→ **What is asked**: Please rewrite the rows below, replacing every "common name" with "vernacular name" and keeping everything else the same.

----

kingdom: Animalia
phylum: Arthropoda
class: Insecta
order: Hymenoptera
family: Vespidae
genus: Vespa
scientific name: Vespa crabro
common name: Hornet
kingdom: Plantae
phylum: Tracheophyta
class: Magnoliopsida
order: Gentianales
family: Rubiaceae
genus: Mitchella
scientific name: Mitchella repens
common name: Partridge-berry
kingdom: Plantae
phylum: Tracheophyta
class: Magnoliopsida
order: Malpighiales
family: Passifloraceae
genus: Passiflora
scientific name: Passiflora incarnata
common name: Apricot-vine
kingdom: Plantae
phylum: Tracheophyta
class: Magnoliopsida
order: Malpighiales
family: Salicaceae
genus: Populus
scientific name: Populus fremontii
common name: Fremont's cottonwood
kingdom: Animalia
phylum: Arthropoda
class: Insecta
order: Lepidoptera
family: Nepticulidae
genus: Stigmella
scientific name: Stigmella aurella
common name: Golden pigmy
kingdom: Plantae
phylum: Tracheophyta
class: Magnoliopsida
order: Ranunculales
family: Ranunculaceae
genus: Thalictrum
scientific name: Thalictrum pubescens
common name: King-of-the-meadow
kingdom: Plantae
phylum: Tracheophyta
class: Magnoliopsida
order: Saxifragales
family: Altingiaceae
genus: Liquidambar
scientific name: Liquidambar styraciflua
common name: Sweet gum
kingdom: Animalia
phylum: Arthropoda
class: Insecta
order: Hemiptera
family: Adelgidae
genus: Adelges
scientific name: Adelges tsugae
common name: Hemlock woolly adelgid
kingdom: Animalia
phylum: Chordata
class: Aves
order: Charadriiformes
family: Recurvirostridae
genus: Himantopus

----

→ **Exercise response**:
kingdom: Animalia
phylum: Arthropoda
class: Insecta
order: Hymenoptera
family: Vespidae
genus: Vespa
scientific name: Vespa crabro
vernacular name: Hornet
kingdom: Plantae
phylum: Tracheophyta
class: Magnoliopsida
order: Gentianales
family: Rubiaceae
genus: Mitchella
scientific name: Mitchella repens
vernacular name: Partridge-berry
kingdom: Plantae
phylum: Tracheophyta
class: Magnoliopsida
order: Malpighiales
family: Passifloraceae
genus: Passiflora
scientific name: Passiflora incarnata
vernacular name: Apricot-vine
kingdom: Plantae
phylum: Tracheophyta
class: Magnoliopsida
order: Malpighiales
family: Salicaceae
genus: Populus
scientific name: Populus fremontii
vernacular name: Fremont's cottonwood
kingdom: Animalia
phylum: Arthropoda
class: Insecta
order: Lepidoptera
family: Nepticulidae
genus: Stigmella
scientific name: Stigmella aurella
vernacular name: Golden pigmy
kingdom: Plantae
phylum: Tracheophyta
class: Magnoliopsida
order: Ranunculales
family: Ranunculaceae
genus: Thalictrum
scientific name: Thalictrum pubescens
vernacular name: King-of-the-meadow
kingdom: Plantae
phylum: Tracheophyta
class: Magnoliopsida
order: Saxifragales
family: Altingiaceae
genus: Liquidambar
scientific name: Liquidambar styraciflua
vernacular name: Sweet gum
kingdom: Animalia
phylum: Arthropoda
class: Insecta
order: Hemiptera
family: Adelgidae
genus: Adelges
scientific name: Adelges tsugae
vernacular name: Hemlock woolly adelgid
kingdom: Animalia
phylum: Chordata
class: Aves
order: Charadriiformes
family: Recurvirostridae
genus: Himantopus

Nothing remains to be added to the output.